Async Tensor Parallelism with Less Wright + Efficient Strategies for Distributed Inference with Marc Sun

mle

python

Two super interesting guest lectures from Scratch To Scale, on Async TP and Distributed Inference

Published

September 24, 2025

Async TP

Yesterday we learned a bit more about TP, and today thanks to Less Wright we learned about Async TP. The idea is to decompose our operations (comm and computations) into more finegrained operations (say instead of a big matmul that would require receiving the full tensor, we do smaller matmuls and receive a sharded input slice by slice). We also have 2 streams, a computation stream performing matmuls (and other kernels) and a communication stream, that way we can do both in parallel and not waste cycles.

However there is a “quantization wave” (see this article) at the end of matmuls, and because we split the work to interleave compute and comms, we have alot of matmuls. A solution is to swap the roles of the streams at the end of the first computations, having the compute stream become the comms stream and vice-versa.
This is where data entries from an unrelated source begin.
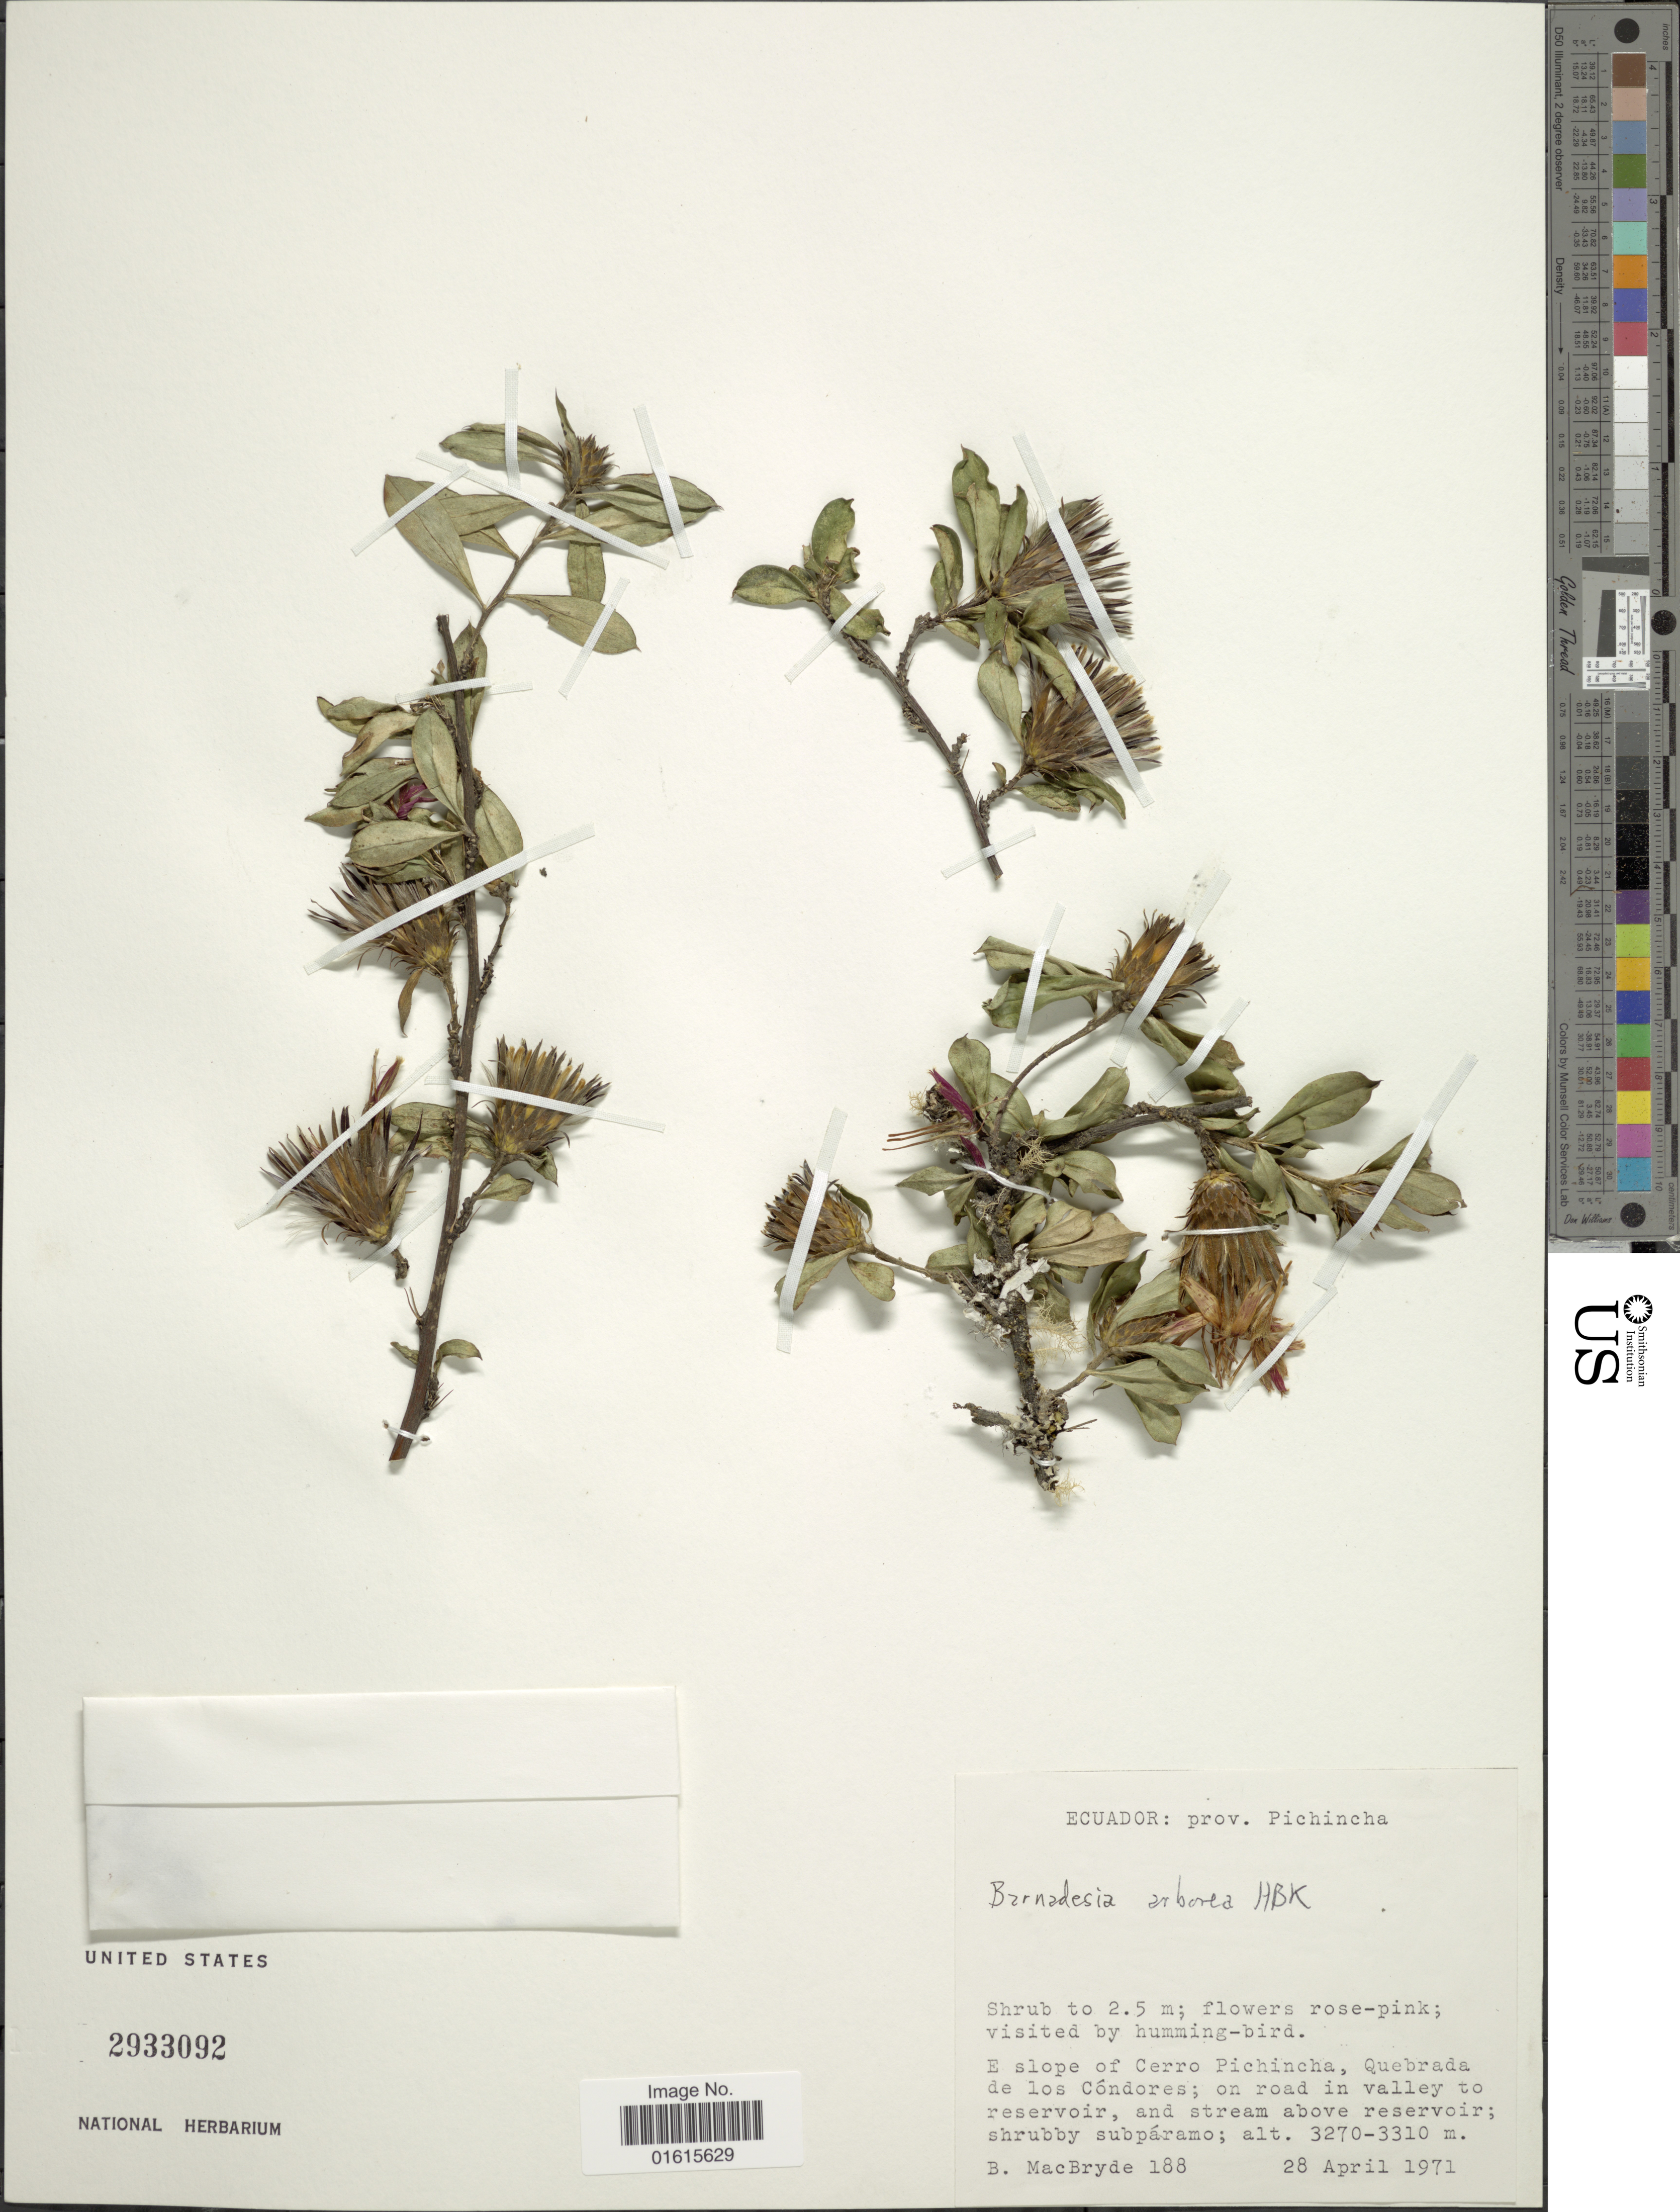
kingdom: Plantae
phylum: Tracheophyta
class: Magnoliopsida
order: Asterales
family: Asteraceae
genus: Barnadesia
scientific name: Barnadesia arborea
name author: Kunth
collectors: B. MacBryde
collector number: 188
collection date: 1971-04-28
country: Ecuador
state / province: Pichincha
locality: E slope of Cerro Pichincha, Quebrada de los Condores; on road in valley to reservoir, and stream above reservoir; shrubby subparamo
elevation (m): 3270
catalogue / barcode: US 2933092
Efficient Strategies for Distributed Inference

Then Marc Sun gave us a very complete talk on optimizing inference. This inside vLLM article and this Accelerating PyTorch inference article should cover most of the topics. We discussed topics such as prefill vs decode phase, KV Caching, PagedAttention, torch.compile, Quantization, speculative decoding, continuous batching, prefix caching, TP/PP/DP.